From prosperity to demise

Chaoyangopterids first appeared in the Barremian staage of the Cretaceous, in which the diversification of pterodactyloids reached its maximum. In fact, Azhdarchoidea first appears in this age (Doratorhynchus, AFAIK, turned out to be something else), with the first tapejarids dating more or less from this era as well. Chaoyangopteridae, reached its apex during the Aptian and Albian stages of the Lower Cretaceous, before gradually disappearing until vanishing completly from the face of the Earth by the Cenomanian. Its worth to note that all chaoyangopterid remains (again, with the possible exception of the african remains) come from lagerstätten fossil sites, as do many pterosaur fossils, indicating perhaps that their hollow bones with thin walls were too fragile to be preserved - indeed, there's very few chaoyangopterid fossils even when there are 6 known genera plus an unnamed one - and in fact there might be several unknown genera, and the longevity of the group as well as its diversity could had been longer. However, while its almost a certainty that there are chaoyangopterids that haven't been discovered yet, its unlikely they would have lasted long into the Late Cretaceous; by the Turonian, several extinction events caused the demise of many large animal groups, and pterosaurs seem to have been among them. Its by the Turonian that the azhdarchid pterosaurs, which appeared more or less as far back as the Albian/Aptian, became more pronounced, while other azhdarchoid pterosaurs seem to have gone extinct or at least weren't as common. Filling roughly similar ecological niches to those of chaoyangopterids, azhdarchids were less specialised and presumably more adaptable, which is perhaps why they outlived them, and even if chaoyangopterids survived beyond the numerous crisis of the Turonian the now more diverse azhdarchids would have outcompeted the remaining species. The disappearence of the other azhdarchoids, tapejarids and thalassodromedids, is less clear, though the later, occupying a similar niche to that of azhdarchids and chaoyangopterids, most likely got outcompeted as well.

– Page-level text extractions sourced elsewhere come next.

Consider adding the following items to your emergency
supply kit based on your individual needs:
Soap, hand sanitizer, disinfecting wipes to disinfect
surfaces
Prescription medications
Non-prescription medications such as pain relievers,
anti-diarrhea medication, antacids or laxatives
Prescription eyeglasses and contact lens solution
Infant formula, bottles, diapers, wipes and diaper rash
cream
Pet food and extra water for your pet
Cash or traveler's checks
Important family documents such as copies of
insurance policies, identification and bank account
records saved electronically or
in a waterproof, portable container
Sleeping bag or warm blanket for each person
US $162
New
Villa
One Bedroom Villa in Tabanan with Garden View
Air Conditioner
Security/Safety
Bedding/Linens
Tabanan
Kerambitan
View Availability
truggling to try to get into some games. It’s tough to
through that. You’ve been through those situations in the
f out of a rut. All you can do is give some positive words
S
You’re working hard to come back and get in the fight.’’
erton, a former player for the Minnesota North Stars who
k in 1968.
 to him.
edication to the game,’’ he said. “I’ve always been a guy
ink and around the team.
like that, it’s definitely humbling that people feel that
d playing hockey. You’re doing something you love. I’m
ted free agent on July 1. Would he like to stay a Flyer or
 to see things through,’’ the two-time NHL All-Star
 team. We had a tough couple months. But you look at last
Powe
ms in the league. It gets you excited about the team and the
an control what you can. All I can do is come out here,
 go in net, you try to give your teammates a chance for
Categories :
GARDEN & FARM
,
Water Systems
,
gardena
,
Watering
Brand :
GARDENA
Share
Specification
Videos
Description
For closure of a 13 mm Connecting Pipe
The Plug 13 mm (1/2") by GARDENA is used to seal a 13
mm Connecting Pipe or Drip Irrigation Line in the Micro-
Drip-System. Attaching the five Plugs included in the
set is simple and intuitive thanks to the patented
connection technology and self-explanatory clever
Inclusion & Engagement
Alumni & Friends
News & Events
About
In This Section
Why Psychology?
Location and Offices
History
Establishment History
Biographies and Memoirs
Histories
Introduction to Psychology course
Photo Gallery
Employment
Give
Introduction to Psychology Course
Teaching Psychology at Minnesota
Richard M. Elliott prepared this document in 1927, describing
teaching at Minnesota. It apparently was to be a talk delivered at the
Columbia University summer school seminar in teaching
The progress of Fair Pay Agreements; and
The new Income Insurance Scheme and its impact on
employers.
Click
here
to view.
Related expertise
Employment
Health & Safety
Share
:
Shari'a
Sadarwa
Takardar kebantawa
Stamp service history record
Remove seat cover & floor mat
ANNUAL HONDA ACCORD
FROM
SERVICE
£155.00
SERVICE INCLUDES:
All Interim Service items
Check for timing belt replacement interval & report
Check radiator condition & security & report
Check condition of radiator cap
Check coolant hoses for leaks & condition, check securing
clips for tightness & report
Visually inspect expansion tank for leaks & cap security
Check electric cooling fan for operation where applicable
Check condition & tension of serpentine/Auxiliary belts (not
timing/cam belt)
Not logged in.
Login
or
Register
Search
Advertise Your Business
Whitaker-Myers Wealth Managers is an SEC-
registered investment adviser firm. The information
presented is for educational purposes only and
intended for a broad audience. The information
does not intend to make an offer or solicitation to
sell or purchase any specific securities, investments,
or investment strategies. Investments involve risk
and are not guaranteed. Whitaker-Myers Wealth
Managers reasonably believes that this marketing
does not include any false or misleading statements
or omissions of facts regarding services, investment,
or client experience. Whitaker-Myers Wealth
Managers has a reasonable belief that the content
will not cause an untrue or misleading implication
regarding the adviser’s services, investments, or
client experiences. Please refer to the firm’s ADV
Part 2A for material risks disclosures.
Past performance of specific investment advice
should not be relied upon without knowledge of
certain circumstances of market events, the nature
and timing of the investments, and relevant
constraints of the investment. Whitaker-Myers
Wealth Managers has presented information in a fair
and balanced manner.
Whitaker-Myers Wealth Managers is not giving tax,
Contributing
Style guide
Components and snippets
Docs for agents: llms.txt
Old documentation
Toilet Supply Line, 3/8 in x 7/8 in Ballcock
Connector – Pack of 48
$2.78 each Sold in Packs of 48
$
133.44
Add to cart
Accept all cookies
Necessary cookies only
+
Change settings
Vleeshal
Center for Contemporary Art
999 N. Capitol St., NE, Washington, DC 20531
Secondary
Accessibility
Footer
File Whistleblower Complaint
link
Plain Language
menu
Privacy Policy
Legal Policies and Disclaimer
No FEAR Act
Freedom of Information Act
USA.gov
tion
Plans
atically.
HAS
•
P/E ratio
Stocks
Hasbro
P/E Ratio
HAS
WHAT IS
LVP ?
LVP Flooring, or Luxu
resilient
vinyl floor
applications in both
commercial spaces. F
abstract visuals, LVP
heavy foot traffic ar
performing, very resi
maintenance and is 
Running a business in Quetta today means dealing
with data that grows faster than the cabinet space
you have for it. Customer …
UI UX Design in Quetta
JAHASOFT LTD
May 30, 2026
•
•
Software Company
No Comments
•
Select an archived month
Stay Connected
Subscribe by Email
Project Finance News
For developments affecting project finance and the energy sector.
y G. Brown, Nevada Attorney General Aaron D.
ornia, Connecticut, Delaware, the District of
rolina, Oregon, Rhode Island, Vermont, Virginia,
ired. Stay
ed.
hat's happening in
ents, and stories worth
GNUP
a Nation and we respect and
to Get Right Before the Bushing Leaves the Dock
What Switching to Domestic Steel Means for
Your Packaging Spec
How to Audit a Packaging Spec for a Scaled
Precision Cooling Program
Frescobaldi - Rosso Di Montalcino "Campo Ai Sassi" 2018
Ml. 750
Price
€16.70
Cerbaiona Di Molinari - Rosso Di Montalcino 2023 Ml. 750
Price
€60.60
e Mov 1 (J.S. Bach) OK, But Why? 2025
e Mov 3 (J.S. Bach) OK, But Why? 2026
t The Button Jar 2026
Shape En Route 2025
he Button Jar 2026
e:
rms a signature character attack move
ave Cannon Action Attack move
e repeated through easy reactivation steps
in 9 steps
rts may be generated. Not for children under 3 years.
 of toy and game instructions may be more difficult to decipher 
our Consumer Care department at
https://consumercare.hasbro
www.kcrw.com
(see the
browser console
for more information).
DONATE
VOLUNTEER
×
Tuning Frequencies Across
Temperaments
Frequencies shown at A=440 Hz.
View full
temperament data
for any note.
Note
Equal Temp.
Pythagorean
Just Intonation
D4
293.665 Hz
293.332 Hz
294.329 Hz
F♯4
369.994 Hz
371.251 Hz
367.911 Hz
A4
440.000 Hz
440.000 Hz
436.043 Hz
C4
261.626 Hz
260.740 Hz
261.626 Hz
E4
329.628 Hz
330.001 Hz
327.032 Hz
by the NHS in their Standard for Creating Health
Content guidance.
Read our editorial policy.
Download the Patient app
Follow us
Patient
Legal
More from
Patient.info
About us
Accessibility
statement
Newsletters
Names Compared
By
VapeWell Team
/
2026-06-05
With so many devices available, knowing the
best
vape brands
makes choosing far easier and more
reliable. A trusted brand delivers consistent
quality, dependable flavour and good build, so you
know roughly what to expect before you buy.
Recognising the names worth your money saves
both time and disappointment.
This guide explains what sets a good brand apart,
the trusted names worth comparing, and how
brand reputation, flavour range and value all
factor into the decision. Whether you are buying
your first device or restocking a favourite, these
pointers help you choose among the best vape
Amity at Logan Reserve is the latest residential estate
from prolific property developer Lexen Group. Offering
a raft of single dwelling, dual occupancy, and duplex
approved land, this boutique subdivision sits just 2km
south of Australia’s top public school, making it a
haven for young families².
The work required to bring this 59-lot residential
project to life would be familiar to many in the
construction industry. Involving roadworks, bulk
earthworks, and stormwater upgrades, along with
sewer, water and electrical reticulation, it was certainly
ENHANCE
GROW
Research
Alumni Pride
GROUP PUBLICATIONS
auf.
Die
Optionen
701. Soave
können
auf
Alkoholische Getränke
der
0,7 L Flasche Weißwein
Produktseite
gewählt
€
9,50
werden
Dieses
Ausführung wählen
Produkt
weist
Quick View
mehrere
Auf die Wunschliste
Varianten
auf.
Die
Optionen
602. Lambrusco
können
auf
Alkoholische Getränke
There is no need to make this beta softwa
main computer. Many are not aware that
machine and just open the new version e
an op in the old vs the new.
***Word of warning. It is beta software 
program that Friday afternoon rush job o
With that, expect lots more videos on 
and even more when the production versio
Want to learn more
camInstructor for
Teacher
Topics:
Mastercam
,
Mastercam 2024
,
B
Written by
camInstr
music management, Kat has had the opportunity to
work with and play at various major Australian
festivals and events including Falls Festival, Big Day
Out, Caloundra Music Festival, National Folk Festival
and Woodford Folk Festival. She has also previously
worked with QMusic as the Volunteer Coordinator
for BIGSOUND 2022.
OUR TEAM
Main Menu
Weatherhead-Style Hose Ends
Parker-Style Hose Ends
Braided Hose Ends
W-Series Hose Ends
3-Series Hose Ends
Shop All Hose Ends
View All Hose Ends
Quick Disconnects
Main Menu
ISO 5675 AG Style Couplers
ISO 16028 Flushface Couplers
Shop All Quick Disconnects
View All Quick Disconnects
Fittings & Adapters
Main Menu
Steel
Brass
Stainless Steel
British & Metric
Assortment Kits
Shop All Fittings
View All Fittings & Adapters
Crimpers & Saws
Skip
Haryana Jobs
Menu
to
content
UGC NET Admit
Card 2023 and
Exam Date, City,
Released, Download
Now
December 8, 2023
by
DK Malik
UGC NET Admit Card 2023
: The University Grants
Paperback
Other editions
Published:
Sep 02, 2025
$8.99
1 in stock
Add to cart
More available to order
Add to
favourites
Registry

Chaoyangopteridae, as a whole, is a mysterious group, the fact that their bones are mostly restricted to lagerstätten fossil sites (unknown after the Lower Cretaceous) certainly not helping with the date of their death, nor the lack of biomechanical studies on the part of scientists helping with their lifestyle, but their mystery makes them a very interesting group, and I hope that this wonderfull clade isn't ignored for much longer.